EXERCISE MATERIAL:
______

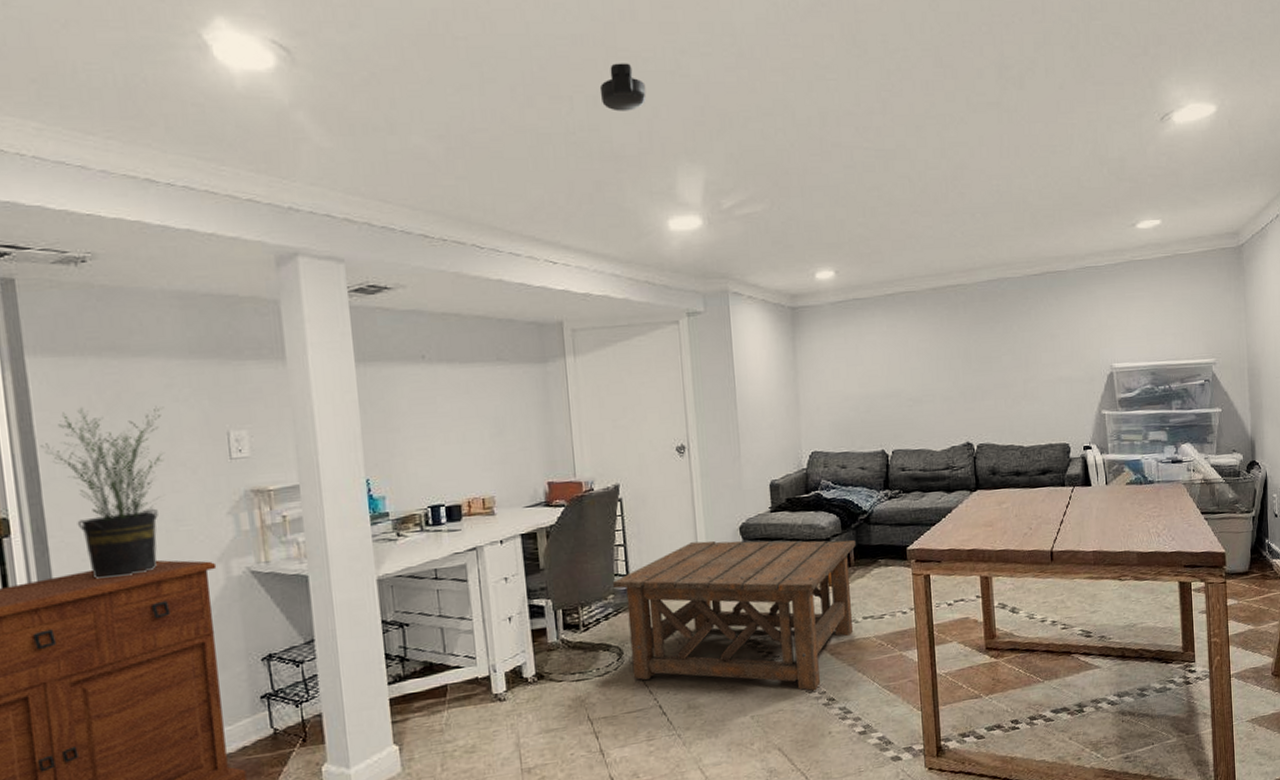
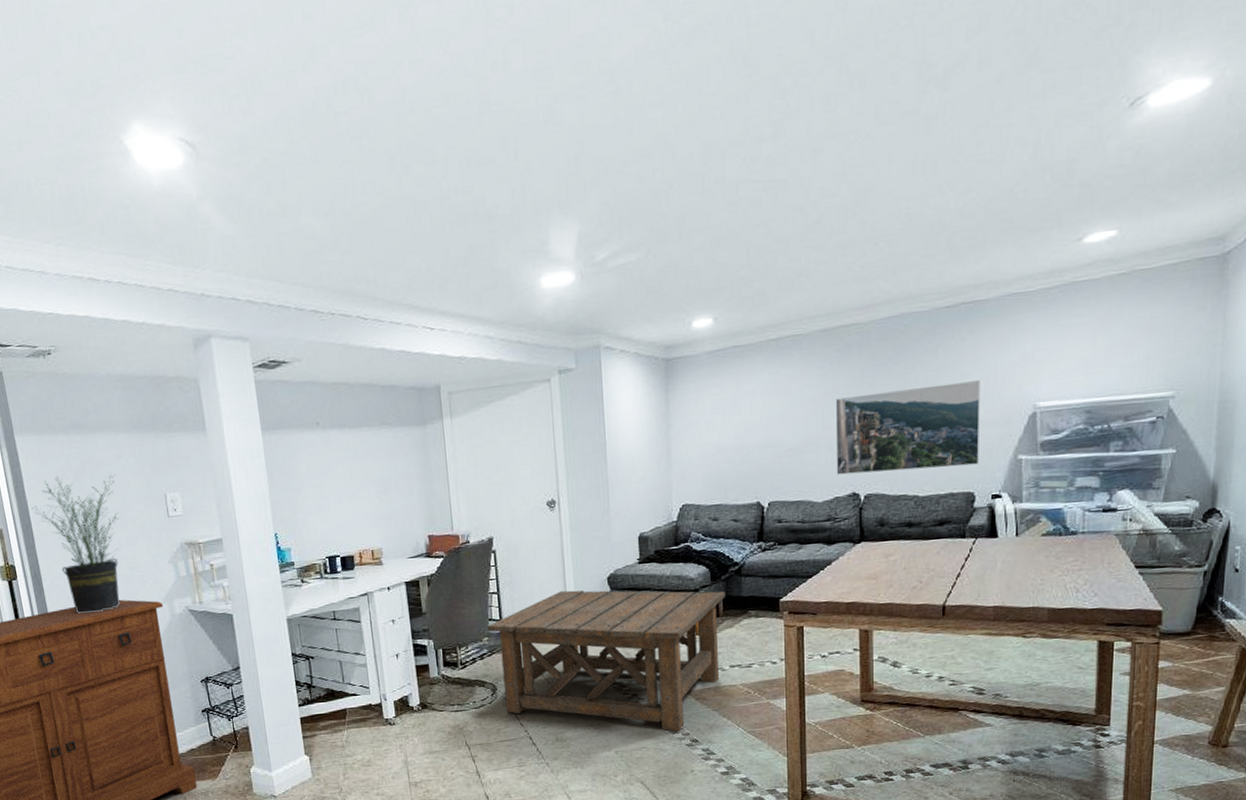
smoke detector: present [599,63,647,112] -> none [473,117,519,170]
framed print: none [947,342,1071,426] -> present [835,380,980,475]

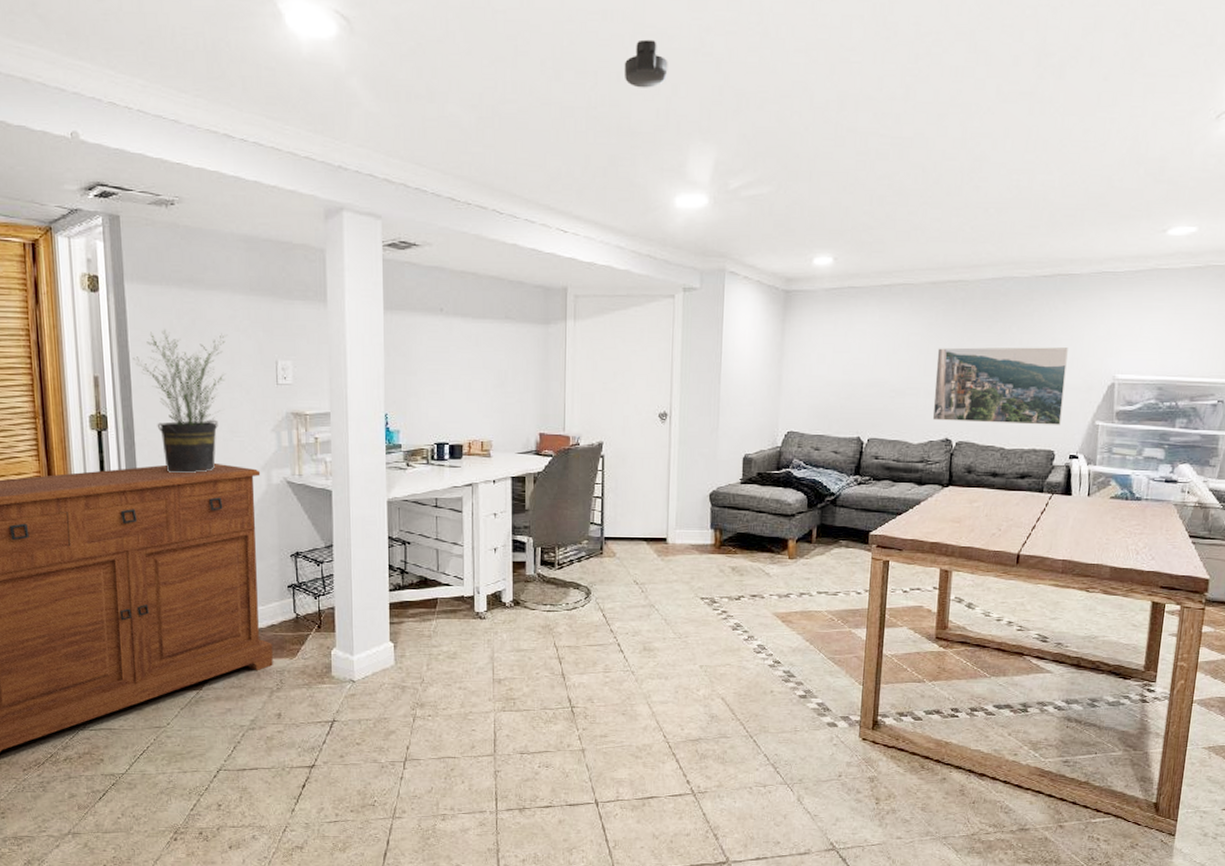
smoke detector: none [473,117,519,170] -> present [624,39,668,88]
coffee table: present [487,590,725,732] -> none [587,503,820,652]

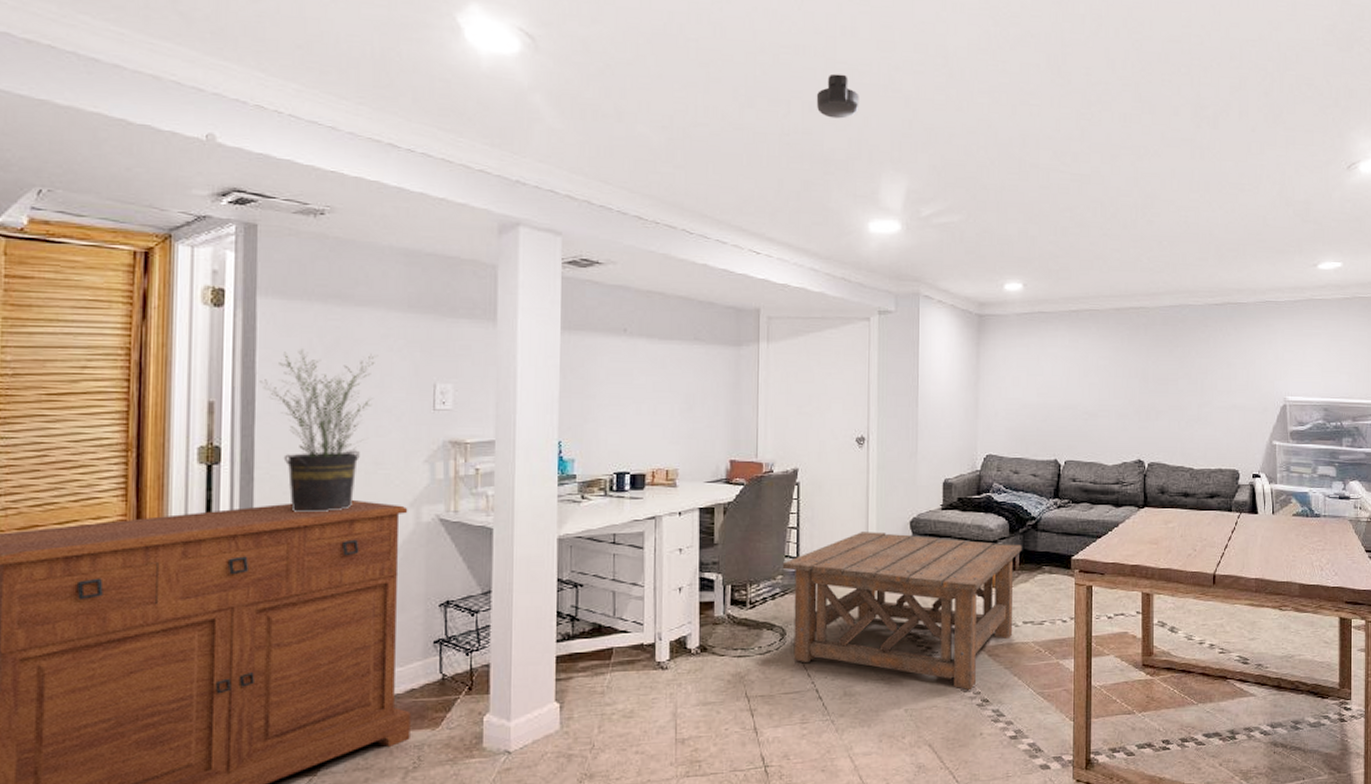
coffee table: none [587,503,820,652] -> present [782,532,1022,691]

______

YOUR TASK:
Pictures are to be left out; all other data must be returned exactly.

THE COMPLETED TASK:
smoke detector: present [599,63,647,112] -> none [473,117,519,170]
framed print: none [947,342,1071,426] -> present [835,380,980,475]

smoke detector: none [473,117,519,170] -> present [624,39,668,88]
coffee table: present [487,590,725,732] -> none [587,503,820,652]

coffee table: none [587,503,820,652] -> present [782,532,1022,691]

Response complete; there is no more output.